Komnas Perempuan Minta RUU PKS Segera Disahkan

Pembahasan terhambat karena ada kekeliruan cara pandang melihat RUU PKS. Karena itu, penting menyamakan persepsi antar fraksi dan anggota dewan sebelum membahas RUU PKS.

Oleh:
Agus Sahbani
Bacaan 3 Menit

Dalam kurun satu tahun terakhir, Komnas Perempuan mencatat pengaduan masyarakat terkait kekerasan seksual di ruang siber meningkat. Kekerasan seksual berbasis gender siber merupakan tindak pidana kekerasan seksual yang dilakukan menggunakan teknologi informasi ataupun transaksi elektronik. Tak hanya terbatas mendistribusikan atau mentransmisikan, tetapi juga membuat dapat diaksesnya informasi elektronik ataupun dokumen elektronik.

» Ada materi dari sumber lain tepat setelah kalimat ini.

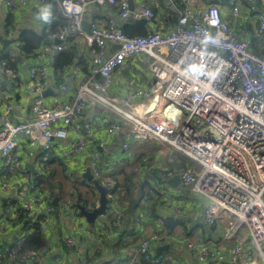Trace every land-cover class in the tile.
<instances>
[{"label": "built area", "instance_id": "obj_1", "mask_svg": "<svg viewBox=\"0 0 264 264\" xmlns=\"http://www.w3.org/2000/svg\"><path fill=\"white\" fill-rule=\"evenodd\" d=\"M53 1L65 23L58 31L47 30L44 44L30 54L39 60L29 70L30 115L13 120V113L20 114L19 105L0 93V219L11 214L5 221L20 232L14 238L9 234L0 237V264H63L64 255L54 245L58 233L68 249L89 251V239L78 233L71 219L73 214L80 215L79 207L71 209L65 202L57 211L50 194L38 185L41 172L27 177L19 147L27 139L31 148H40L36 156L40 167L60 159L69 175L75 159L89 152L93 178L111 191L118 182L104 177L101 169L109 154L108 142L89 145L92 125L80 124L90 106L109 114L107 136L120 137L122 153L129 154L137 142L150 141L158 143L166 156L187 159L191 164L178 170L180 185L205 199L206 226L223 227L215 240L191 241L153 232L127 245V253L161 264L164 255L154 248L169 240L184 244L200 264H264V0H219V6L230 14L227 19L217 16L214 4L202 8L195 1L182 0L177 6L169 0L177 15L169 31L157 27L158 14L148 0L133 9L129 0ZM33 3L39 11L46 7V0H0V7L14 13ZM92 5L109 10L105 24L94 16L86 20ZM127 22H143L149 33L127 35L122 26ZM7 31L13 32L10 27ZM74 40L87 75L79 78L74 72L72 98L49 106L44 98L46 79L55 73L58 54ZM255 46L261 51H255ZM3 55L15 59L18 49H5L0 35ZM139 57L148 60L146 88L113 95L117 70ZM0 72L10 79L17 77L3 63ZM71 128L78 131L77 140L70 150H59L56 139H67ZM2 197L7 198L6 209ZM109 199L107 211L115 215L114 222L109 225L105 214L98 217L105 233L122 229L123 211L112 202L116 199L110 192ZM148 201L145 196L143 202ZM19 212L27 214L25 221ZM36 222H41L47 245L37 254L25 253ZM158 224L164 229V218ZM98 245L101 254L104 245L99 240ZM85 256L82 264H91Z\"/></svg>", "mask_w": 264, "mask_h": 264}, {"label": "crops", "instance_id": "obj_2", "mask_svg": "<svg viewBox=\"0 0 264 264\" xmlns=\"http://www.w3.org/2000/svg\"><path fill=\"white\" fill-rule=\"evenodd\" d=\"M145 0H129V4L133 7L137 6L140 2ZM176 5L179 6L180 1L175 0ZM188 4H195L206 8L210 5H216L215 13L220 18H228L230 14L226 7L219 6V0H183ZM149 4L158 14L156 21L157 27L160 29H165L164 31H169L176 24L175 18L177 17L176 12L171 8L169 0H148ZM214 4V5H213ZM58 7V4L56 3ZM59 13V8H57ZM52 15L51 9H49ZM109 12L108 9L99 8L98 6L92 5L86 16V20L91 17H97L101 20L102 24H105L106 14ZM49 15V16H51ZM60 16V13H59ZM250 19V18H249ZM65 20L58 18L57 22L60 23ZM244 22V21H243ZM250 22V23H248ZM246 22L251 23V19ZM121 24V22H120ZM8 27L12 28L13 32L9 33ZM48 21H44L39 14V9L37 4L33 3L28 8L18 10L14 13L8 12L6 9L0 7V35L3 39L4 44L8 45L6 48H17L18 55L17 59V77L10 79L7 76H3L0 72V93H3L4 97L9 98L10 101L15 102L19 105L20 114L17 115L13 113V120L19 121L26 119L30 115V106L32 98L29 95V70L32 66L39 63L37 58H30L32 50L38 49L45 42V33L50 30ZM26 30H30L34 33L36 39L35 44L37 47L30 49L28 54L23 48L22 34ZM43 36V39H39ZM37 41H40L37 43ZM73 46V44L71 45ZM70 46V47H71ZM69 47V48H70ZM5 48V49H6ZM113 50H115L113 48ZM111 52H109L110 54ZM79 47L78 43L74 51L75 63L72 67H68L63 79L59 77L56 73L50 72L46 79V94L44 98L49 106L56 104L57 102L66 101L72 98L73 93L76 88V84L72 74L76 72L79 78H83L87 75V67L84 62L83 56L79 57ZM85 64V66L83 65ZM149 78L148 71V60L143 58H133L128 61L126 66L117 70L115 75V83L111 88V92L115 96H124L128 91L133 90H143L147 86ZM16 79V80H15ZM62 86H66V90H62ZM3 110L2 100H0V113ZM109 114L103 109L90 106L86 109L81 125L84 123H90L92 125V132L87 136V142L89 145H93L96 142L102 140H107L109 145V154L103 158L101 163V169L104 177L115 179L118 184L120 183L122 191H119L120 198L113 200L112 202L121 207L123 211L122 216V229L119 231L112 230L110 233L101 232L100 223L101 219H97L94 224L88 223L87 220L81 215H72L71 219L74 224L78 227V233L81 235H86L89 239V251L84 253L79 248L73 250L68 249L63 241L61 233H58L54 240V245L57 249L64 255L63 264H82V259L89 256L91 264H150L145 261L141 256L130 255L126 252V246L130 244H135L140 241V239L146 235L153 232L157 233H167L168 235L174 236L176 238H182L185 240L197 241V240H215L218 238L222 232L223 227L215 226L210 228L204 224V201L203 198L191 192L189 188L182 187H172L168 184V180L172 177L169 175L175 173L181 168L188 167L191 163L180 155L173 154L171 156H166L159 150L158 143L150 141H140L133 145L129 154L121 152L120 149V137H108L107 135V124ZM78 131L75 128L69 129L68 138L65 140L57 139L56 143L59 150H70L71 145L77 140ZM19 151L23 155V162L27 169V177H34L35 174L41 172V167L36 163V156L40 154V148H31L28 145L27 139H23L20 142ZM61 160L58 159L57 163ZM91 159L89 152H85L78 156L71 165V173L66 174L71 176L70 179H66V191L63 197H66L65 202H72V197L70 196V191L73 188L75 191L73 193H79L78 187L80 184L86 186L88 193H91L90 198L83 197L90 201H94L93 191L90 189L91 186L87 185V179L84 178L85 173L91 170ZM1 165V159H0ZM65 169V167H64ZM172 170V171H170ZM65 173V171H64ZM145 187L143 193H138V197L133 199H138V205L135 207L133 213L130 215V206L127 205V190L131 188L132 191L137 194ZM95 188V187H94ZM120 188L118 190H120ZM151 188H155L156 191ZM159 195L158 207L151 206L154 197L151 193ZM98 193V191H97ZM167 194L166 198H161L160 194ZM145 196L149 197V201L144 203L143 199ZM62 197V198H63ZM3 198V197H2ZM59 198L60 201H62ZM98 201L95 206H98ZM3 207L6 209L7 198L2 200ZM118 203V204H117ZM114 205V206H116ZM94 206V207H95ZM153 209L156 211V215L153 213ZM127 212V214H126ZM11 214H7L5 218L0 219V237H8L7 234L13 238L18 236L20 232L18 227L14 224H7L8 217L10 219ZM174 217L175 223L170 228L167 225L166 218ZM164 218L165 228L160 229L158 220ZM115 215L108 213L104 215V220L111 225L114 222ZM94 227V229L92 228ZM127 228V236L120 240V235L122 231ZM175 232V233H174ZM133 233V234H132ZM179 233L181 237L175 234ZM99 236V238H97ZM101 236V237H100ZM98 240L104 245V251L101 255L95 256L98 245ZM125 242L126 245L123 243ZM95 245H97L95 247ZM101 246V245H100ZM167 246V247H166ZM154 252L157 254L164 255V261L161 264H165V259L168 253L176 256L166 264H200L194 258H192L189 251L186 249L184 244L178 245L175 242L165 240L160 242L155 248ZM95 253V254H94ZM223 255L227 254V251H221ZM91 257V258H90Z\"/></svg>", "mask_w": 264, "mask_h": 264}, {"label": "trees", "instance_id": "obj_3", "mask_svg": "<svg viewBox=\"0 0 264 264\" xmlns=\"http://www.w3.org/2000/svg\"><path fill=\"white\" fill-rule=\"evenodd\" d=\"M57 8L58 7L56 6V2H54L53 0H46V7L39 11V14L42 17V14L44 12H48L51 15V12L49 11V9H51L52 15L49 16L48 25L51 27L50 31H52V32L58 31L64 25L63 21H60V23L57 22L58 18H60ZM122 26H123L125 33L127 35H130V36H145L149 33V28L143 23L127 22V23L122 24ZM35 39H36V37L32 31L26 30L25 32H23V34H22L23 48L27 54L31 48L38 46V44H35V41H34ZM39 39L40 40L43 39V36H41ZM45 39H46V33H45V38L43 39V41ZM39 42L40 41H37V43H39ZM72 44H73V46H71L70 48L61 52L57 56L56 73H57V75H59V77L61 79H63V76H64L67 68L72 67L75 63L74 51H75V48L77 46V42L74 40V41H72ZM254 49H255V51H258V52L261 51V49L258 46H255ZM0 63L4 64L6 71H12L13 73L17 74L16 73V71H17V59L10 58L8 55H3V56H0ZM83 65L85 66L84 63H83ZM3 76H6V75L3 73ZM55 161H57V160H55ZM55 161H53L49 164H45L44 166L41 167V176L38 180L39 187L43 191L48 192L50 194L51 199H53V200L56 197H59V198L63 197V194L65 193L66 188H67L66 187V179L71 178V176L66 175L64 173V163L61 161L59 163H57ZM170 171H172V170H170ZM120 187H122V186L119 183L114 189H112L110 191V193L113 194L116 199L120 198V194H119V190H118ZM90 189L93 191L94 201H90V200L86 199L80 193H76V192L73 193L75 190L73 188L71 189V191H70V196L72 197V202H70L71 209H77L79 205L84 206L87 210H92L96 207L95 203H97V201H98V193H97V190L94 188V185H92L90 187ZM144 189H145V187H143L142 190H140L139 192H136L137 194H135L131 188H128V190H127V198H128L127 205L130 206V204H131L130 199H133L134 197L139 198L138 193L142 192V194H144L143 193ZM151 189L156 191L155 188H151ZM151 206H153V205H151ZM59 207L60 206L57 207V209H58L57 211H61L59 209ZM153 213H154V215H156V211L154 209H153ZM126 214H127V212H126ZM26 216H27V214L25 212H19V217L20 218L23 217L24 221L27 218ZM40 226H41V222H36V224L33 228V231L31 232V234H30V236L26 242V247L24 250L25 253L37 254L39 251H41L47 245L46 239L40 230ZM97 234H99V235L101 234V236L103 237L101 231L99 233L97 232ZM127 234H128L127 228L125 227V231L121 232L120 240L123 241V238L125 236H127ZM97 238H99V236ZM123 243L126 245L125 242H123ZM97 255H101V254L98 253V251H97L95 256L97 257Z\"/></svg>", "mask_w": 264, "mask_h": 264}, {"label": "water", "instance_id": "obj_4", "mask_svg": "<svg viewBox=\"0 0 264 264\" xmlns=\"http://www.w3.org/2000/svg\"><path fill=\"white\" fill-rule=\"evenodd\" d=\"M130 7L132 9L134 8L131 4H130ZM175 21L177 22V17L175 18ZM141 23H143V22H141ZM84 25H85V28H86L87 32L90 33L88 23L85 22ZM7 46L8 45L4 44V48H6ZM46 91H45L44 94L47 93ZM84 178H86L88 181H91L92 184L94 185L95 189L98 191V193H99V202H98V206L95 207L92 210H87L82 205H79L78 207L80 209V215L82 217H84L87 220L88 223L94 224L96 222V220L98 219V217L100 215L105 214L107 212V209L109 208V203H110L109 192H110V190L107 187L103 186L99 180L94 179L90 170H88L85 173ZM168 184L171 185L172 187H175V188L180 185V177L178 175V171H176L174 173V176L170 180H168ZM59 201H60L59 197L54 198L53 205L55 207H58L59 206ZM137 205H138V199H133L131 207L129 209L130 215L133 213V211H134V209H135V207ZM166 222H167V225L171 228L172 225L175 223V218L172 217V216L167 217L166 218Z\"/></svg>", "mask_w": 264, "mask_h": 264}, {"label": "rangeland", "instance_id": "obj_5", "mask_svg": "<svg viewBox=\"0 0 264 264\" xmlns=\"http://www.w3.org/2000/svg\"><path fill=\"white\" fill-rule=\"evenodd\" d=\"M78 189H79V193L80 194H83L86 198H90V196H91V193H88V191H87V188H86V186H84L83 184H80V186L78 187ZM119 191H122V188H120V190ZM152 195H153V197H154V199H153V201H152V203L150 204V205H153V206H155V207H158V205H159V202H158V197H159V195H155L154 193H151ZM160 196H161V198H166L168 195L165 193V194H160ZM111 198V200H112V196L110 197ZM65 200H66V197H63L62 198V201H61V203H60V207H59V209H62V206L65 204ZM110 200V201H111ZM70 203V202H69ZM175 233V232H174ZM176 236H179V237H181L182 235H180L179 233H177V234H175ZM174 257H176L175 255H174V253L173 254H171V253H168L167 254V256H166V259H165V264L166 263H168L169 261H172V259L174 258Z\"/></svg>", "mask_w": 264, "mask_h": 264}, {"label": "clouds", "instance_id": "obj_6", "mask_svg": "<svg viewBox=\"0 0 264 264\" xmlns=\"http://www.w3.org/2000/svg\"><path fill=\"white\" fill-rule=\"evenodd\" d=\"M49 15H50V13H48V12H44V13L42 14V19H43L44 21H48V19H49Z\"/></svg>", "mask_w": 264, "mask_h": 264}]
</instances>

Komnas Perempuan juga mendorong adanya pengaturan tambahan pidana tambahan 1/3 hukuman bila setiap tindak pidana yang disertai dengan kekerasan berbasis gender di ruang siber. “Kami mengusulkan sistem pemidanaan di RUU PKS ini menggunakan double track system, dimana ada pidana tambahan dan ada tindakan yang dilakukan bersamaan,” Komisioner Komnas Perempuan, Siti Aminah beberapa waktu lalu.  

Dia menilai usulan tersebut telah disesuakan dengan Rancangan Kitab Undang-Undang Hukum Pidana (RKUHP) Buku I yang memuat adanya pidana pokok dan tambahan. Kemudian, adanya tindakan berupa rehabilitasi yang diberikan bagi pelaku pidana yakni dalam bentuk konseling sebagai upaya mengubah perilaku.

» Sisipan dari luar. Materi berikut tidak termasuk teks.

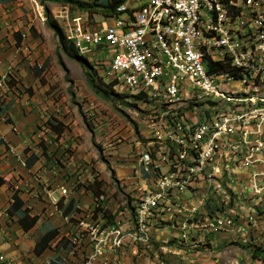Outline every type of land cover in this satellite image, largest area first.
Instances as JSON below:
<instances>
[{"label":"built area","instance_id":"built-area-1","mask_svg":"<svg viewBox=\"0 0 264 264\" xmlns=\"http://www.w3.org/2000/svg\"><path fill=\"white\" fill-rule=\"evenodd\" d=\"M58 7L53 17L65 41L100 67L116 94L146 107L148 130L137 154L142 190L130 226L78 219L92 247L80 264H103L106 243L147 244L159 222L185 217L182 229L208 232L229 225L238 213H214L231 196L264 200V0H123L104 17L107 24L73 14L70 3ZM109 49L108 61L97 57ZM10 79L0 75V110ZM69 241L80 243L77 236Z\"/></svg>","mask_w":264,"mask_h":264},{"label":"rangeland","instance_id":"rangeland-1","mask_svg":"<svg viewBox=\"0 0 264 264\" xmlns=\"http://www.w3.org/2000/svg\"><path fill=\"white\" fill-rule=\"evenodd\" d=\"M92 1L86 0V3ZM100 1L105 4L109 0ZM59 3L0 0V45L4 54L0 75L8 74L11 78L5 96L18 106L20 102H28L25 106L34 105L40 110L34 133L39 134L47 146L46 157L36 146L38 139L12 144L11 150L6 147L8 155L13 156L21 169L31 153L39 156L33 165L30 188H40V191L31 196L23 195L24 207L30 210V215H38L39 221L33 229L23 233L15 220L6 216L8 198L3 199L0 191V255L3 257L0 264H48L56 257L64 262L79 263L92 254V247L86 228L82 227V233L79 232L77 222L95 224L100 217L94 213L96 208H101L125 229L130 226L131 204L142 190L137 154L142 151L148 132L144 123L146 107L130 96H117L119 94L102 81L101 69L98 65L94 68L93 61L70 58L60 49L57 37L45 22L41 23L39 16L41 13L46 18L47 9L54 20ZM135 3L140 4V0ZM71 9L73 14L82 13L74 6ZM91 17L93 23L110 21L101 13ZM16 32L24 35L19 45ZM111 56V49L97 54L107 61ZM40 66L43 71L36 77L35 68ZM89 72L96 86L113 91L110 98L97 94L89 86ZM50 119L66 126L59 139L49 137L46 122ZM1 122L11 123L5 117H0ZM18 176L0 168V178L5 181L3 188H29L24 183L18 185L23 175L18 173ZM91 188H100L103 195L99 201L93 195L96 190L91 192ZM62 189L70 193L79 210L73 219L64 218L56 206ZM234 197H229V201L214 197L223 203L221 211L214 215L225 219L231 212L239 214L229 225L225 222L208 232L193 226L182 229L185 217L174 225L159 222L150 228L151 240L145 245L130 242L121 248H112L109 243L104 244L101 261L103 264H264V200L257 203L253 199L247 201L245 196L240 200ZM224 201H228L226 205ZM190 222L191 219L186 220L187 224ZM44 226L56 228L59 236L37 257L33 247ZM183 233H188L189 237L182 239ZM73 236H77L80 243H71L69 250L58 243L60 238L69 240ZM245 245H250V250L260 247L263 252L253 257Z\"/></svg>","mask_w":264,"mask_h":264},{"label":"trees","instance_id":"trees-1","mask_svg":"<svg viewBox=\"0 0 264 264\" xmlns=\"http://www.w3.org/2000/svg\"><path fill=\"white\" fill-rule=\"evenodd\" d=\"M61 3H70L72 6L77 8L80 12L86 13L88 16V19L92 20L91 15H94L96 13H101L103 17H108L110 15V11H112L113 6L120 4L123 0H109L107 3H102L100 0H94L90 3L86 2H78L74 0H54ZM45 25L53 31L54 35L57 37L59 41V47L60 49L70 58H75L79 60H83L76 52V50L65 41L63 32L59 26V24L51 18L50 12L45 9ZM15 37L17 39V43L21 42V34L18 32L15 33ZM43 71V66H40L39 68H35L36 77H39L40 73ZM88 77V84L89 86L97 93L101 94L105 98H110V94H113V91L104 90L101 87L96 86L92 74L89 72L87 73ZM120 96V95H117ZM47 129L53 133L54 139H59L62 134L64 133L66 126L55 119H50L47 121ZM39 148L41 149V155L45 156V153H47V146L44 144H40ZM39 156L37 154H31L26 161L28 162V167H31L36 161H38ZM5 184V181L0 178V186ZM94 192V197L99 201V198L102 197V192H100V188H91V192ZM59 212L61 215L65 218L73 219L72 216L74 214L78 213V209L74 205L73 199H70L67 203L63 204L62 200H59L56 204ZM97 207V205H96ZM133 205L131 204V212L133 210ZM97 212L94 213L96 217H100V219L103 220V226L108 225H114L115 220L114 216H111L106 210H102L101 208H96ZM6 215L7 217L11 219H15L16 224L18 227L24 232H28L31 229L35 227L37 222L39 221L38 215H30V210L27 207H24V202L20 198L18 191H14L11 196V203L9 204L8 208L6 209ZM99 215V216H98ZM59 236V232L56 228H52L49 226L43 227V232L39 238V240L35 243L33 247L34 255L39 257L42 255L47 249L50 247V243L54 240H56ZM58 243L62 244L65 249L69 250V247L71 245V242L67 240L66 238H60ZM247 250H250V245L244 246ZM59 250V246L57 248ZM260 252H263L262 248H254V250H250L251 255L253 257H258ZM84 259V258H83ZM82 259V260H83ZM81 260V261H82ZM62 259L59 257H56L55 259H52L48 264H63L61 262ZM74 263V262H68V263H74V264H80Z\"/></svg>","mask_w":264,"mask_h":264},{"label":"crops","instance_id":"crops-1","mask_svg":"<svg viewBox=\"0 0 264 264\" xmlns=\"http://www.w3.org/2000/svg\"><path fill=\"white\" fill-rule=\"evenodd\" d=\"M22 36L24 37L23 34H21V37ZM1 48H2V45H0V64H2V57L4 55L3 50H1ZM0 72H1V65H0ZM5 93H6V91H5ZM5 93H4V99L6 98V100H4V102L2 104V107L0 110V117H2V118L5 117V119L10 120L11 123H7V124H3L2 122L0 123V134H2V136H3V137L2 136L0 137V168L2 171L11 172L14 175V177L19 178L18 173H20L23 176L19 179L18 185H22L24 183L27 186H29V188H17L18 186H16V188H3L4 184L2 186H0V191L3 193V199L5 198V200H6V198H8V203H7V208H8L9 204L11 203V196L15 190L18 191L20 198L24 202L25 201L23 198L24 194H30V196L35 195L36 193H38L40 191V188H30L33 186L32 180H31V173H32V169L34 168L33 165L37 161L31 167H28V162L26 161L24 163V169L18 168L17 163L15 162L13 156L8 155L7 152L9 151V149L6 147L10 148L12 144L18 145L23 140L32 142V141H36L38 139L37 144H36V146H38L37 148H39L40 144H44V143L41 141L40 135L37 133H34L35 128L38 125L37 124L39 121L38 120V112L40 110L38 108L37 109L34 108V105L32 107L25 106V105H27L26 103H28V102H26L24 104H22L23 102H20L19 105L22 108H19L20 106L17 105V102H11V98H8L9 101H7L8 96H5L6 95ZM46 129H47V124H46ZM47 131L50 132L48 129H47ZM50 133H51V136H49V137H54L53 133L52 132H50ZM10 150H11V148H10ZM31 154H33V153H31ZM24 170H26V172H23ZM13 181H14V179H13ZM53 189H56V188H53ZM60 195H61L60 200H62L63 204L67 203L70 199H72V198H70L71 197L70 193H68V194L66 193L65 195H63L61 193ZM1 201H2V199H0V206L2 203ZM74 205H75V203H74ZM75 207H76V205H75ZM49 227H51V226H49ZM0 254H2L1 250H0Z\"/></svg>","mask_w":264,"mask_h":264}]
</instances>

Hal penting lain, kata Siti Aminah, perempuan korban kekerasan seksual tak dapat dituntut secara pidana ataupun perdata sebagaimana termuat dalam Pasal 21 draf RUU PKS yang diusulkannya. Maklum, selama ini perempuan korban kekerasan seksual enggan melaporkan kasus yang dialaminya. Selain sulitnya pembuktian, juga kerap mendapat ancaman lapor balik dengan pidana atau gugatan perdata dari pelaku yang diduga melakukan pidana tersebut.

Menurutnya, RUU PKS harus memuat 6 elemen kunci penghapusan kekerasan seksual yakni pencegahan, 9 bentuk tindak pidana kekerasan seksual, hukum acara, sanksi pidana, hak korban, dan pemantauan. Enam elemen ini harus keseluruhan. “Karena kalau kurang satu saja, penangananya tidak komprehensif,” kata dia.

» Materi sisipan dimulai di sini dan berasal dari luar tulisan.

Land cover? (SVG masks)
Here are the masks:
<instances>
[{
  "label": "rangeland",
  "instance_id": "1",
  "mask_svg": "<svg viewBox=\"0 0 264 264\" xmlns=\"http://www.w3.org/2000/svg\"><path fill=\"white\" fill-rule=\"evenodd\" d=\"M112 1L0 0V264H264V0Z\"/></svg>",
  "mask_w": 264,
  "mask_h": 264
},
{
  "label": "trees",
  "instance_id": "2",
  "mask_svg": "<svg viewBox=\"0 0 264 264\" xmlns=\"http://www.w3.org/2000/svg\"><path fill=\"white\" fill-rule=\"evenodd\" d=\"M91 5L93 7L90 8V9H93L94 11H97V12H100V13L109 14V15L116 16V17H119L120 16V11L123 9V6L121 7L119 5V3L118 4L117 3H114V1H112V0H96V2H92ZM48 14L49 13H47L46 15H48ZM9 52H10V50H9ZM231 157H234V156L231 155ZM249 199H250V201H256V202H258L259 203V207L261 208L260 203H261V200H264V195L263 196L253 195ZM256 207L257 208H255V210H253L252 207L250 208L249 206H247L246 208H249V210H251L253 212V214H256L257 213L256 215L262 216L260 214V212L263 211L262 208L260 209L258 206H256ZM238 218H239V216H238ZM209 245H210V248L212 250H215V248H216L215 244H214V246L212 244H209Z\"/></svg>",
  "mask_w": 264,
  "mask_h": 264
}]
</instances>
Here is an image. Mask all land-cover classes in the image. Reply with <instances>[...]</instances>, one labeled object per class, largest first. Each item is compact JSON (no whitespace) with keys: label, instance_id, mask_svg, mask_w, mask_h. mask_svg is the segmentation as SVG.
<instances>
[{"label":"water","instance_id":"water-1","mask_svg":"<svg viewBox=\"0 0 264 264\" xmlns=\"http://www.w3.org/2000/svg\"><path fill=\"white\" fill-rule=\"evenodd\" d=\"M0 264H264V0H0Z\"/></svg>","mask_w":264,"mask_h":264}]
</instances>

Baginya, 6 elemen kunci itu belum terinformasikan dengan baik di masyarakat. Akibatnya masing-masing pihak membaca dan memaknai kekerasan seksual kerap berbeda-beda. Melalui penyempurnaan naskah akademik dan draf RUU usulan Komnas Perempuan dan jaringan masyarakat sipil, serta menyandingkan dengan draf RUU PKS 2016, harapannya draf RUU PKS semakin baik.

Tak hanya itu, Komnas Perempuan mengusulkan soal peran serta masyarakat dalam penanganan kasus kekerasan seksual terhadap perempuan mulai keterlibatan sejak tahap pencegahan, perlindungan, pemulihan, pengawasan.

Anggota Komisi III DPR Taufik Basari mengatakan sudah empat kali rapat dengar pendapat umum (RDPU) antara Panitia Kerja (Panja) RUU PKS dengan berbagai para pemangku kepentingan menemui persoalan terbesar yakni adanya kekeliruan cara pandang dan kekeliruan melihat RUU PKS. Karena itu, penting menyamakan persepsi antar fraksi dan anggota dewan sebelum membahas RUU PKS.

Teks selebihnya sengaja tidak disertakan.